Finding Balance Between Machetes and Tweezers

As a channel marketer I am running at least ten programs, five communications, three events, two trainings, five campaigns, ongoing tin-cupping, housekeeping, politics and reporting activities for multiple supplier lines to 400 resellers on an ongoing basis. It is my love and my passion.

I have no problem studying the problem, visualizing the solution, thinking through the process, putting the pieces together, hiring the right vendors, executing and showing ROI. I enjoy the challenge of traversing stakeholders, recruiting champions, kicking through progress dams (human, technological or process), dealing with the daily surprises and problems.

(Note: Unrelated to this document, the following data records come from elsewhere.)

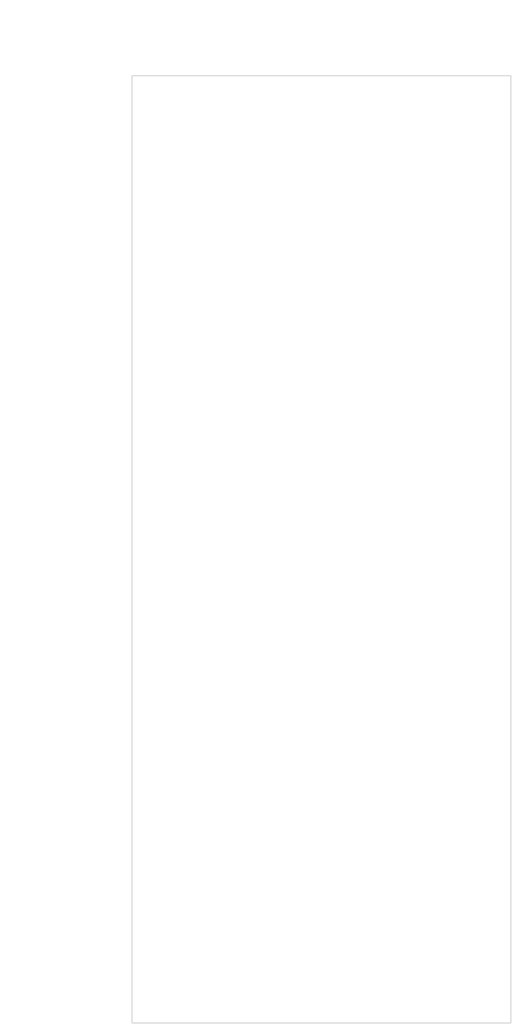
<source format=kicad_pcb>
(kicad_pcb (version 20171130) (host pcbnew 5.1.10)

  (general
    (thickness 1.6)
    (drawings 6)
    (tracks 0)
    (zones 0)
    (modules 0)
    (nets 1)
  )

  (page A4)
  (layers
    (0 F.Cu signal)
    (31 B.Cu signal)
    (32 B.Adhes user)
    (33 F.Adhes user)
    (34 B.Paste user)
    (35 F.Paste user)
    (36 B.SilkS user)
    (37 F.SilkS user)
    (38 B.Mask user)
    (39 F.Mask user)
    (40 Dwgs.User user)
    (41 Cmts.User user)
    (42 Eco1.User user)
    (43 Eco2.User user)
    (44 Edge.Cuts user)
    (45 Margin user)
    (46 B.CrtYd user)
    (47 F.CrtYd user)
    (48 B.Fab user)
    (49 F.Fab user)
  )

  (setup
    (last_trace_width 0.25)
    (user_trace_width 0.8)
    (trace_clearance 0.2)
    (zone_clearance 0.508)
    (zone_45_only no)
    (trace_min 0.2)
    (via_size 0.8)
    (via_drill 0.4)
    (via_min_size 0.4)
    (via_min_drill 0.3)
    (uvia_size 0.3)
    (uvia_drill 0.1)
    (uvias_allowed no)
    (uvia_min_size 0.2)
    (uvia_min_drill 0.1)
    (edge_width 0.05)
    (segment_width 0.2)
    (pcb_text_width 0.3)
    (pcb_text_size 1.5 1.5)
    (mod_edge_width 0.12)
    (mod_text_size 1 1)
    (mod_text_width 0.15)
    (pad_size 1.524 1.524)
    (pad_drill 0.762)
    (pad_to_mask_clearance 0)
    (aux_axis_origin 0 0)
    (visible_elements FFFFFF7F)
    (pcbplotparams
      (layerselection 0x010fc_ffffffff)
      (usegerberextensions false)
      (usegerberattributes true)
      (usegerberadvancedattributes true)
      (creategerberjobfile true)
      (excludeedgelayer true)
      (linewidth 0.100000)
      (plotframeref false)
      (viasonmask false)
      (mode 1)
      (useauxorigin false)
      (hpglpennumber 1)
      (hpglpenspeed 20)
      (hpglpendiameter 15.000000)
      (psnegative false)
      (psa4output false)
      (plotreference true)
      (plotvalue true)
      (plotinvisibletext false)
      (padsonsilk false)
      (subtractmaskfromsilk false)
      (outputformat 1)
      (mirror false)
      (drillshape 1)
      (scaleselection 1)
      (outputdirectory ""))
  )

  (net 0 "")

  (net_class Default "This is the default net class."
    (clearance 0.2)
    (trace_width 0.25)
    (via_dia 0.8)
    (via_drill 0.4)
    (uvia_dia 0.3)
    (uvia_drill 0.1)
  )

  (dimension 50 (width 0.15) (layer Dwgs.User)
    (gr_text "50.000 mm" (at 116.7 95 270) (layer Dwgs.User)
      (effects (font (size 1 1) (thickness 0.15)))
    )
    (feature1 (pts (xy 119 120) (xy 117.413579 120)))
    (feature2 (pts (xy 119 70) (xy 117.413579 70)))
    (crossbar (pts (xy 118 70) (xy 118 120)))
    (arrow1a (pts (xy 118 120) (xy 117.413579 118.873496)))
    (arrow1b (pts (xy 118 120) (xy 118.586421 118.873496)))
    (arrow2a (pts (xy 118 70) (xy 117.413579 71.126504)))
    (arrow2b (pts (xy 118 70) (xy 118.586421 71.126504)))
  )
  (dimension 20 (width 0.15) (layer Dwgs.User)
    (gr_text "20.000 mm" (at 130 66.7) (layer Dwgs.User)
      (effects (font (size 1 1) (thickness 0.15)))
    )
    (feature1 (pts (xy 140 69) (xy 140 67.413579)))
    (feature2 (pts (xy 120 69) (xy 120 67.413579)))
    (crossbar (pts (xy 120 68) (xy 140 68)))
    (arrow1a (pts (xy 140 68) (xy 138.873496 68.586421)))
    (arrow1b (pts (xy 140 68) (xy 138.873496 67.413579)))
    (arrow2a (pts (xy 120 68) (xy 121.126504 68.586421)))
    (arrow2b (pts (xy 120 68) (xy 121.126504 67.413579)))
  )
  (gr_line (start 140 70) (end 120 70) (layer Edge.Cuts) (width 0.05) (tstamp 620DAD2E))
  (gr_line (start 140 120) (end 140 70) (layer Edge.Cuts) (width 0.05))
  (gr_line (start 120 120) (end 140 120) (layer Edge.Cuts) (width 0.05))
  (gr_line (start 120 70) (end 120 120) (layer Edge.Cuts) (width 0.05))

)

</source>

My personal challenge has to do with “right brain versus left brain” time management. The balancing act between due diligence and execution. Deciding which activities to invest due diligence in order to properly research (Survey Monkey), enlist champions, obtain funding (MS PPT), prove ROI (Excel/SAP) and planning (Visio/MS Project), communicate it (Outlook/meetings), create RFPS, read SOWs, negotiate contracts, and then execute.  Or just leverage my experience and reputation and “get it done.”

I know logically that the more work I do on the front-end, the less time I will be required to spend executing through the project life-cycle. Every textbook preaches the wisdom of planning before execution. I find myself (in the heat of battle) challenged to keep all the balls up in the air, while pushing that big rock up the hill.

To summarize my two biggest challenges are:
1. The optimum amount of time to spend preparing versus executing, multiplied by dozens of tasksthat we only have 12 hours in a day to accomplish. Then invariably daily fires will arise that consume the bandwidth needed to course correct through the program lifecycle in a proactive manner.

2. The right mix of managing the right tools at the time (machete versus tweezers, leadership style versus management style, planning time versus execution). I start out with the best intention, then as multiple fires start I find myself taking shortcuts.  Some necessary, some not so much.

I switch back and forth intuitively currently, but I will work to develop and define a methodology for optimizing the ongoing trade-offs.




Wednesday, June 13, 2012

Today I consulted with a fortune 500 marketing team that wanted me to help them develop a demand generation activity for sales reps for one of their new customers. They wanted me to help them develop something so great they could present it to their customer and the customer would fall in love with it.

I asked them some basic information about the customer and found out they had not talked to their customer yet about this (field of dreams marketing). They did not know if the company’s reps preferred events, leads, appointments. They were not sure of that company’s current target end-user or their budget.

I suggested they go back to the firm and find out everything they could about how they would prefer to go to market, their budget, their bandwidth. Who they sell to, how, when, where, etc. Once they have collected all that to come back and we could begin putting something together.

I am constantly amazed at the number of marketing professionals that know full well not to engage in “spray and pray” marketing, but attempt it with their own customers. Always do your homework! Think through your process from beginning to end before you ever lift a finger to execute. You will not regret it.